Showing results for 
Search instead for 
Do you mean 
Reply
Participant II
Posts: 2
Registered: ‎08-07-2018
#1 of 3 469
Accepted Solution

Known browser issues with Express for Mac 5.4.2 using High Sierra 10.13.6?

I am a US federal employee (non-military).  We use Express  (not Direct Control) for authenticating to VPN and web sites. I've noticed some odd behavior when trying to use our PIV cards with brand new installs of Mac High Sierra 10.13.6. 

 

The problem is that web browsers (Safari, Chrome, and Firefox) are unable to recognize the Certificates we are trying to pass from our cards.  I don't even get a chance to authenticate, just a browser error saying, "no card inserted".  But I do see the Certificate in KeyChain Access, and it works for VPN.

 

What I mean by a brand new install is, a brand new machine out of the box that has high Sierra already on it, and nothing else.  I install Centrify Express 5.4.2, and everything works fine except for authenticating in browsers.  (Previous versions of express do not work with High Sierra.)

 

The weird thing is, I have machines that were running older OSs, and after upgrading them to High Sierra, I have no problems.  I also have a brand-new machine that I performed a time-machine restore of an old desktop that was running OS El Capitan 10.11.  That one worked just fine after upgrading Express to 5.4.2.  Both of these types of installs have no problems at all.  But if I try to start with a brand new laptop, I cant get browser authentication to work.

 

To reiterate, I am able to see the card's certificates in KeyChain access, and I am also able to use the card to authenticate to our VPN (we are at a University-infrastructure site and use VPN to access federal websites).  So I know I have a functional login, just not for all applications.

 

I already reviewed a lot of posts on this and other sites, so I have already tried an uninstall, then clearing all the files from /var/db/TokenCache/tokens,  and clearing /Library/Security/tokend, then reinstalling. 

 

I can provide any other details or screenshots needed, but first I'm just wondering if anyone else is aware of known issues with 10.13.6 and how to resolve them.

 

Thanks,

Jerry

 

Dr. Jerry L. Johnson

Biological Science Laboratory Technician/LITS

USDA-ARS Cereal Disease Laboratory

 

Participant II
Posts: 2
Registered: ‎08-07-2018
#2 of 3 449

Re: Known browser issues with Express for Mac 5.4.2 using High Sierra 10.13.6?

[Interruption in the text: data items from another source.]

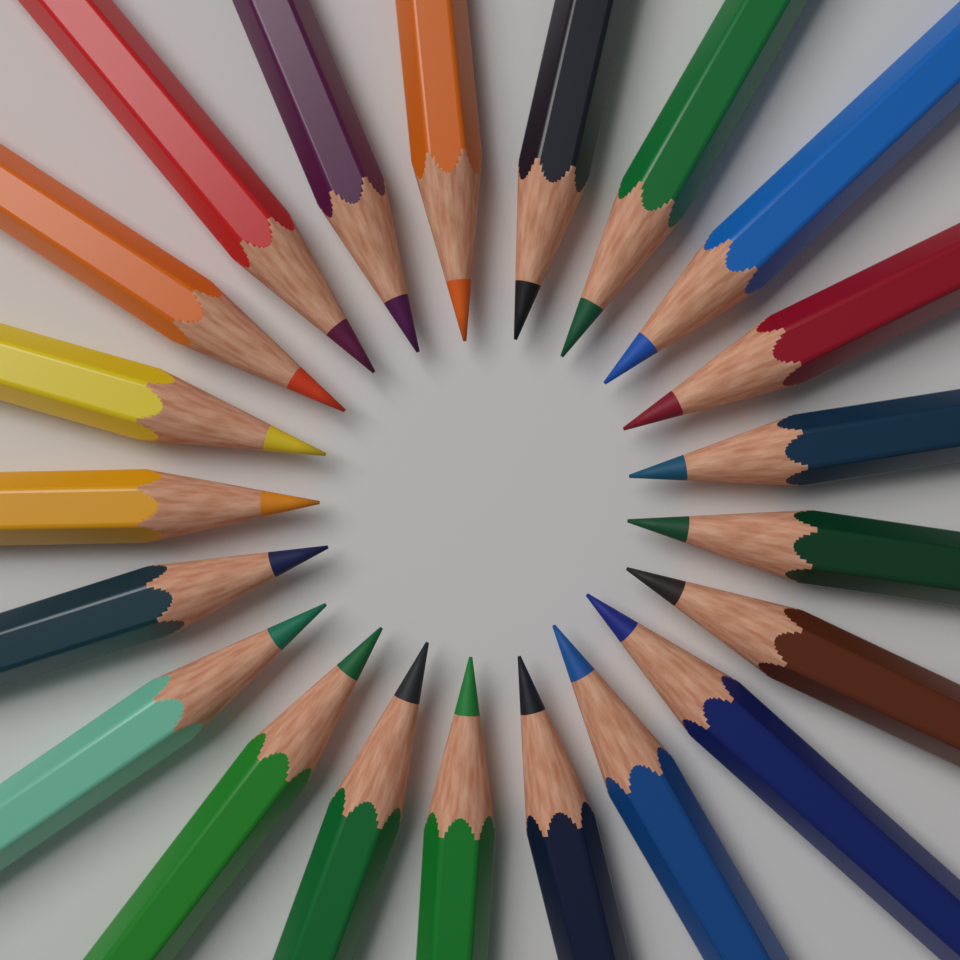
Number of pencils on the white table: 21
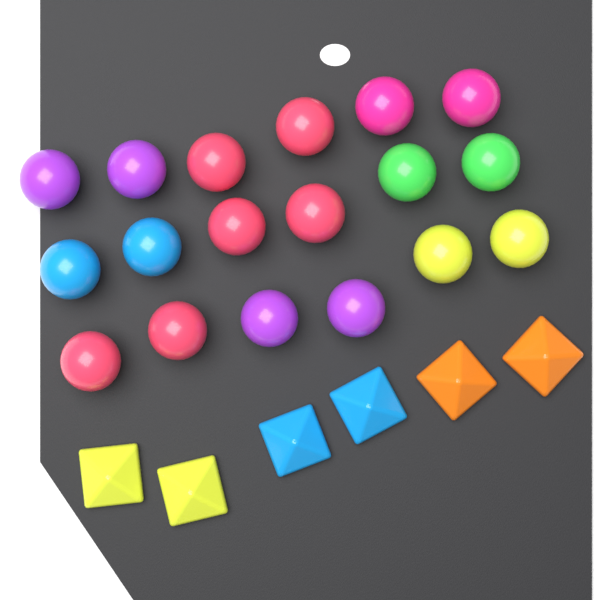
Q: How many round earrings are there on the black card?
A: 18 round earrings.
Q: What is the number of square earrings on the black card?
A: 6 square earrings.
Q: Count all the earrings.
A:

Okay, everyone can disregard this, as I found the problem.

 

I had neglected to check if the CA's that the browsers need were installed--they weren't.

 

As I said, this was my first attempt at an install on a new machine, my others were upgrades or migrations, and of course, the CA's come along for the ride in those cases...

 

Once I imported/exported the CA's from a working machine, everything works now.

 

Jerry

 

Dr. Jerry L. Johnson

Biological Science Laboratory Technician/LITS

USDA-ARS Cereal Disease Laboratory

Participant I
Posts: 1
Registered: 3 weeks ago
#3 of 3 125

Re: Known browser issues with Express for Mac 5.4.2 using High Sierra 10.13.6?

Did you take a look at this: Acer Support.